Fig. 1: Hit optimization workflow.
figure 1

A set of 125 monoacylglycerol lipase (MAGL)-inhibiting “hit" molecules (starting points) containing N-heterocycles are combined with 211 commercially available carboxylic acids to generate 26,375 hypothetical products. These virtual molecules are passed through a series of filters to identify potent, synthetically accessible molecules with favorable physicochemical properties ("machine learning funnel"). Multi-template docking and a machine learning-based potency scoring function are used to identify candidate molecules. Synthetic accessibility is predicted using graph neural networks (GNNs) trained on a novel reaction data set encompassing 13,490 Minisci-type alkylation reactions. Physicochemical properties are determined using various, readily available machine learning-based predictions. Consequently, from 212 potentially suitable compounds, 34 molecule-acid combinations were manually selected and screened using miniaturized high-throughput experimentation (HTE) to identify favorable alkylation reaction conditions. Based on building block availability, up-scaling of a selected number of reactions successfully delivered 14 compounds with improved profiles.

Results

Reaction data set generation with miniaturized high-throughput experimentation

Generation of the reaction data set for Minisci-type alkylation reactions involved the experimental evaluation of a variety of electron-deficient heterocyclic fragments in combination with various sp3-rich carboxylic acids. 80 common medicinal chemistry fragments (e.g., pyridines, pyrimidines, quinolines, benzoxazoles, F1-F80Supplementary Information [SI]4.1) and 59 carboxylic acids (A1-A59SI4.2) were selected, resulting in a chemical space of 4,720 possible combinations (Fig. 2A). Data analysis using the Simple User-Friendly Reaction Format (SURF)16 revealed variable reactivity dependent on different silver salts and additives while maintaining consistent oxidant and solvent systems. Consequently, each fragment+acid combination was assessed with different catalysts and additives in a 24-well plate format (Fig. 2F, SI3).

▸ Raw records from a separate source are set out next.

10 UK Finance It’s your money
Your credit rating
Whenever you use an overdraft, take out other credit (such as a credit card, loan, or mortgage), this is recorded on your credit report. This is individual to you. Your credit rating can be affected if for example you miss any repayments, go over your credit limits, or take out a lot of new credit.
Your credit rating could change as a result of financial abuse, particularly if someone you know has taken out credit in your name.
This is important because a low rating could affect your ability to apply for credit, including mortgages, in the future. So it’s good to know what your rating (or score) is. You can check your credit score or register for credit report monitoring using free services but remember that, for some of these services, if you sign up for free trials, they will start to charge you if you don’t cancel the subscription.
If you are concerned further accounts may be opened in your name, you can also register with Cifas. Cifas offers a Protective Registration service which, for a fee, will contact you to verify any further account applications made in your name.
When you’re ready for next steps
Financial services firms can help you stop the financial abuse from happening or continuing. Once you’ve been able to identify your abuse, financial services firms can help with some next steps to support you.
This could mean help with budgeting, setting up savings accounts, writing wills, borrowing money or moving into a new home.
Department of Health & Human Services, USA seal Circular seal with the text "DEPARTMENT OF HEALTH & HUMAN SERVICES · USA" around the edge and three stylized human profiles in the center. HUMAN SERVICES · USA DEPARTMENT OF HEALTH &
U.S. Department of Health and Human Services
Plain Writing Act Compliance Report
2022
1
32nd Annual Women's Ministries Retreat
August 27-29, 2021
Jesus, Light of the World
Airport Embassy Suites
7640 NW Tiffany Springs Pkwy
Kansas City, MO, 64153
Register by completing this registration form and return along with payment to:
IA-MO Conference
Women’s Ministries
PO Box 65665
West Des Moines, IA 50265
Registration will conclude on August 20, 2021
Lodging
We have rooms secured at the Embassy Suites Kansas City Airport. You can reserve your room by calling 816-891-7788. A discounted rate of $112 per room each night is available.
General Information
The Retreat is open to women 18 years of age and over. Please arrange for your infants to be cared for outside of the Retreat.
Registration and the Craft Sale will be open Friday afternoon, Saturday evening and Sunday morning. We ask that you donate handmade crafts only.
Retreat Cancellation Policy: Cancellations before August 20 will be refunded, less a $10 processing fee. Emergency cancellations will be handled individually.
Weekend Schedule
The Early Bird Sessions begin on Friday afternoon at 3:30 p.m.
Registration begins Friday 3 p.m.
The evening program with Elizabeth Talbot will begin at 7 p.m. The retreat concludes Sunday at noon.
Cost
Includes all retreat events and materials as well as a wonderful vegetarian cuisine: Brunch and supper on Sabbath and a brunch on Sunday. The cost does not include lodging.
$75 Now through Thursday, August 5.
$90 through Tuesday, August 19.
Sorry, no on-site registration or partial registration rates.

Fig. 2: High-throughput generation of experimental training data for reaction forward prediction models.
figure 2

A Generalized Minisci reaction scheme highlighting the large chemical and reaction space. B Miniaturized reaction screening workflow utilized to generate the data set. C Matrix of possible fragment and carboxylic acid combinations including conducted screenings and their yield range. D Analysis of the binary reaction outcome. E Analysis of the yield across all reactions. F Example of the used screening plate highlighting the results from one particular fragment and carboxylic acid combination. Colors of the pie charts: Light blue: Mono-alkylation product, Grey: Starting material, Dark blue: Di-alkylation product, Dark grey: Side products. The percentage values represent the amount of observed mono-alkylated product determined by liquid chromatography-mass spectrometry (LCMS).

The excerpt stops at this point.